S. haemolyticus has emerged as a nosocomial pathogen on account of its ability to attain high level resistance to many antibiotics including glycopeptides26. Linezolid resistance in S. haemolyticus is considered rare; however, there have been recent reports from India, China, Brazil, Italy and Spain81920212223. In the present study, the ribosomal mutations in the isolate might have occurred under antibiotic pressure as the patient had undergone linezolid therapy. Moreover, the long-term linezolid usage by the patient could be the reason for G₂₅₇₆T mutations in all the copies of 23S rRNA gene. Previous in vivo studies have established a positive correlation between the number of rRNA alleles mutated and the dosage and duration of linezolid therapy27. M₁₅₆T mutation and mutations in adjacent amino acids (V₁₅₄L, G₁₅₅R, A₁₅₇R, S₁₅₈F and D₁₅₉Y) have been implicated in linezolid resistance owing to their proximity to the binding cleft of linezolid in L3 protein4. In the present study, the elevated MIC (>256 μg/ml) of linezolid can be attributed to the simultaneous occurrence of all the three mechanisms of resistance. More worrisome is the presence of cfr gene in the isolate, as its low fitness cost would enable the cells to retain it even in the absence of selection pressure imposed by the antibiotic. cfr is usually located in an unstable genetic environment either on the chromosome or on multidrug resistant plasmids28. This would facilitate the easy spread of cfr into susceptible population and other pathogenic bacteria. Furthermore, cfr-mediated resistance limits therapeutic options as it encodes resistance to an array of antibiotics.

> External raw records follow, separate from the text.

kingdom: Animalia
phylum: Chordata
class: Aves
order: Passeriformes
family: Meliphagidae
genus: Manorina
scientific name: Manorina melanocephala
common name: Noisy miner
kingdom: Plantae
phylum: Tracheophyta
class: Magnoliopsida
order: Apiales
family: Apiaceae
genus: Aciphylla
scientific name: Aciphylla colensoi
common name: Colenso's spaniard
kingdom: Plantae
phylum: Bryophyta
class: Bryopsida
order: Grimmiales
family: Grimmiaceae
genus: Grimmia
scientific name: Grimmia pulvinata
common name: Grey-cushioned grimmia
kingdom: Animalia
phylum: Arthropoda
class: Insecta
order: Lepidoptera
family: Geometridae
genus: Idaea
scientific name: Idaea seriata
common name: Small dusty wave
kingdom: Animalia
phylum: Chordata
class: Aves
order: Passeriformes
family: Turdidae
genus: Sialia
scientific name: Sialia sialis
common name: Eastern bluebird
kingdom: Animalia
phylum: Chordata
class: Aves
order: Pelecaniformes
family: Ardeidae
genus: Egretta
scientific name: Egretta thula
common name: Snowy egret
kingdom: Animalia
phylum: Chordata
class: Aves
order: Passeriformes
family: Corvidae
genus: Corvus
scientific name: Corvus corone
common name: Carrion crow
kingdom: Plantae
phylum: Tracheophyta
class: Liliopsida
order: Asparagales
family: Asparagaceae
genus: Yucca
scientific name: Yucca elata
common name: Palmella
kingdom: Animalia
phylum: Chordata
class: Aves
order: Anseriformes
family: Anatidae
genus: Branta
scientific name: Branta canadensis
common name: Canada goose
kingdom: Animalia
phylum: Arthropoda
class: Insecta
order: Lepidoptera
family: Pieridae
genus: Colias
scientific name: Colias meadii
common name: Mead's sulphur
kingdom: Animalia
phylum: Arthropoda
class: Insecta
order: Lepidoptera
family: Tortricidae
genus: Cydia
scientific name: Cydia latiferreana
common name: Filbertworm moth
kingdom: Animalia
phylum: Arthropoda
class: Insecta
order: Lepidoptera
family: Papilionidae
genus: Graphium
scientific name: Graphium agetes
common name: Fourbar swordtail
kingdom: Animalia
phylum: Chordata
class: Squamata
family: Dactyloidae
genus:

In conclusion, the study emphasizes the need for proper surveillance of cfr-carrying strains in the healthcare settings in India. Linezolid resistant strains which exhibit the unusual pattern of erythromycin-sensitivity and clindamycin-resistance could be suspected for the presence of cfr gene. cfr can also be selected under the pressure imposed by other classes of antibiotics such as phenicols, lincosamides, pleuromutilins and Streptogramin A. Judicious use of these antibiotics and stringent infection control measures are important to prevent the spread of cfr-carrying strains in nosocomial environment.